We found a high prevalence of osteoporotic vertebral fractures in patients with CD and decreased BMD (T score <−1). The prevalence of vertebral fractures—that is, manifest osteoporosis—was 21.8%. In 34 of 156 CD patients, we demonstrated one or more vertebral fractures. A total of 63 fractures, 50 fx. in 25 patients (16%, 15 female) and 13 fxd. in nine patients (5.8%, three female) were found.
CD patients are at high risk for low BMD but the prevalence of vertebral fractures of clinical relevance has not previously been thoroughly assessed. The few data on IBD related vertebral fractures were based on self administered questionnaires,33
or case reports.2,4,6,7,21,31
Bernstein and colleagues32
demonstrated a 40% greater incidence of fractures at any site among patients with IBD than in the general population, with an age specific incidence rate ratio of 1.54 for spine fractures in CD, indicating an increased incidence of vertebral fractures of approximately 50%. Vestergaard and colleagues33
showed an increased risk of low energy fractures in female patients with CD.

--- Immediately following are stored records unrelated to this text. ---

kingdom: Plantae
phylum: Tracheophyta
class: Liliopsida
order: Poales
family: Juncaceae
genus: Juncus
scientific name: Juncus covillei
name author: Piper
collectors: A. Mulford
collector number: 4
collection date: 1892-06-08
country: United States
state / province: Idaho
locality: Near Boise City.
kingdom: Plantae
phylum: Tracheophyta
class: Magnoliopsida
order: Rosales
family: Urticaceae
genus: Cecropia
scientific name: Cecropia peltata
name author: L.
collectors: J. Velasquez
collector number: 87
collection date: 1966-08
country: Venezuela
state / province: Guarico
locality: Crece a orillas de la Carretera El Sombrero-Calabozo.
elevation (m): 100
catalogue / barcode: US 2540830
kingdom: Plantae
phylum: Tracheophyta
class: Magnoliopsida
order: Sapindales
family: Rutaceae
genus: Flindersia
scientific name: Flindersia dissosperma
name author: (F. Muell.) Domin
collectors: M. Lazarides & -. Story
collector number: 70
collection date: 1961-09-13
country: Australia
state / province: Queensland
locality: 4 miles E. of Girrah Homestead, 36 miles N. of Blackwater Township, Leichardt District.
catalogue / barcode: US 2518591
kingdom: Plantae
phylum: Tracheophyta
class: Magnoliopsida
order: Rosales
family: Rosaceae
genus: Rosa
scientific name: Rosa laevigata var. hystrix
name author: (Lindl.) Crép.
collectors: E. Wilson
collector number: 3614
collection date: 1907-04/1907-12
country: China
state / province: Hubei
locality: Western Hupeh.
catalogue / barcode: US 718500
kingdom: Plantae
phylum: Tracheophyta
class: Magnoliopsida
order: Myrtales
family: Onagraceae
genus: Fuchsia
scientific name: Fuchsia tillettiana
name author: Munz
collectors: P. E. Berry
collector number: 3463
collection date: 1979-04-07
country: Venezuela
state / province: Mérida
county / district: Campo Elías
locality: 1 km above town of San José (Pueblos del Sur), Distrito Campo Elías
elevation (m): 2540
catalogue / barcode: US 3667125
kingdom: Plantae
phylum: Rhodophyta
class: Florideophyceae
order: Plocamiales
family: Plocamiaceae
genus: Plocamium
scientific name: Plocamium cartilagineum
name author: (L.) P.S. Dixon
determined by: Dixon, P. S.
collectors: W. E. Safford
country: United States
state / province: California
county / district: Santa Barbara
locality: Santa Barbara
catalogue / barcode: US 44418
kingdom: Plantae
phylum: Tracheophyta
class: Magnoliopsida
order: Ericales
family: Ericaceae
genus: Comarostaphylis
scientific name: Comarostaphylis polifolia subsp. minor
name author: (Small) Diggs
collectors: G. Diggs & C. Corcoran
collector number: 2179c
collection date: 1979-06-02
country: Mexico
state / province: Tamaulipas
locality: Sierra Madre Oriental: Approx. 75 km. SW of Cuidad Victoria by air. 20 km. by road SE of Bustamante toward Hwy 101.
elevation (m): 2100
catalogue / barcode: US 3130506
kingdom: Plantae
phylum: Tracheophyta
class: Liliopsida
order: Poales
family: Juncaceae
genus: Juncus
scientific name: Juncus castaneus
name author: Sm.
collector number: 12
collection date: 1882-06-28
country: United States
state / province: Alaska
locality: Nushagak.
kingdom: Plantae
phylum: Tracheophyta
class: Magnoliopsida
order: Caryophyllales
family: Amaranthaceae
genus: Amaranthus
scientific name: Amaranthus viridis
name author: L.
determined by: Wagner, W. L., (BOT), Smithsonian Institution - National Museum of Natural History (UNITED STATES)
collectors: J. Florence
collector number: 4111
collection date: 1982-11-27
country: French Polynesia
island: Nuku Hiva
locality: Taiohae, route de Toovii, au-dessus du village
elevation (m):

Our data represent the first prospective study investigating the prevalence of vertebral fractures based on a standardised evaluation regimen of x
rays of the thoracic and lumbar spine, analogous to the criteria of EVOS.38
The EVOS study was an epidemiological study that investigated the radiographic prevalence of vertebral fractures in men and women aged 50 years and over.40
In our study, the prevalence of vertebral fractures (21.8%) was higher compared with the mean centre prevalence in EVOS (12%) and compared with the prevalence in the EVOS study centre in Heidelberg (16.4%), located in southern Germany in common with our study centre.40
This difference is interesting due to the older age of the patients in the EVOS study (64.8 v
35.9 years in our study) and the fact that in EVOS, no differential diagnosis of fractures (osteoporotic v
others) was done. In the European Prospective Osteoporosis Study (EPOS),39
the overall prevalence of osteoporotic fractures was 10.6%, and the prevalence in the Heidelberg study centre was 11.5%, making the difference between their results and our results even more remarkable.
The association between postmenopausal osteoporosis and the development of vertebral compression fractures is well described.26
Each SD decline in BMD possibly increases the fracture risk approximately twofold.41–43
The prevalence of vertebral fractures increases the risk of developing further fractures by up to 10-fold,26
with a positive correlation with the number of prevalent fractures.44
This risk is extremely high in new incident fractures.45
Our data showed a higher prevalence of fractures in patients with osteoporosis (29%) compared with osteopenia (19%; NS). Lumbar BMD was significantly higher in the 122 patients without vertebral fractures, supporting the hypothesis that decreased BMD is a risk factor for vertebral fractures. By subgroup analysis of patients with one versus those with two or more fractures, no significant differences were found regarding age, or femoral or lumbar BMD. Whether there is a significant prevalence of fractures in CD patients with a normal BMD (T score >−1) cannot be answered by this study.
Even though the number of vertebral fractures was negatively correlated with vertebral and femoral bone density reported by Mann and colleagues,46
no correlation between the number of vertebral fractures per patient and BMD at any site was found in our study. Patients with osteoporosis were slightly older than patients with osteopenia, and the 34 patients with vertebral fractures were only a little older than the 122 patients without vertebral changes, suggesting a weak correlation with age. However, there were a larger number of young patients aged <30 years with vertebral fractures.
Our data showed a high rate of clinically silent fractures in CD patients with manifest osteoporosis, according to the criteria of the WHO.34
The fractures were clinically evident only in four patients. Severe clinical osteoporosis, including back pain, height loss, spinal deformity, and disability was already present in these young patients. The fractures in the other 30 patients were not evident clinically. These data are consistent with other reports that only one third of x
ray assessed vertebral fractures are clinically detected.26
We demonstrated that reduced BMD, a common problem in patients with CD, is not only a surrogate marker with no clinical relevance but is associated with a high prevalence of vertebral fractures. This implies that it is worthwhile paying even more attention to this extraintestinal complication of CD, especially among young patients. Although hormone replacement therapy,47
and a simple schedule of regular physical activity50
reduces the rate of bone loss or increases BMD in patients with CD, the optimum strategy for prevention and therapy has yet to be established.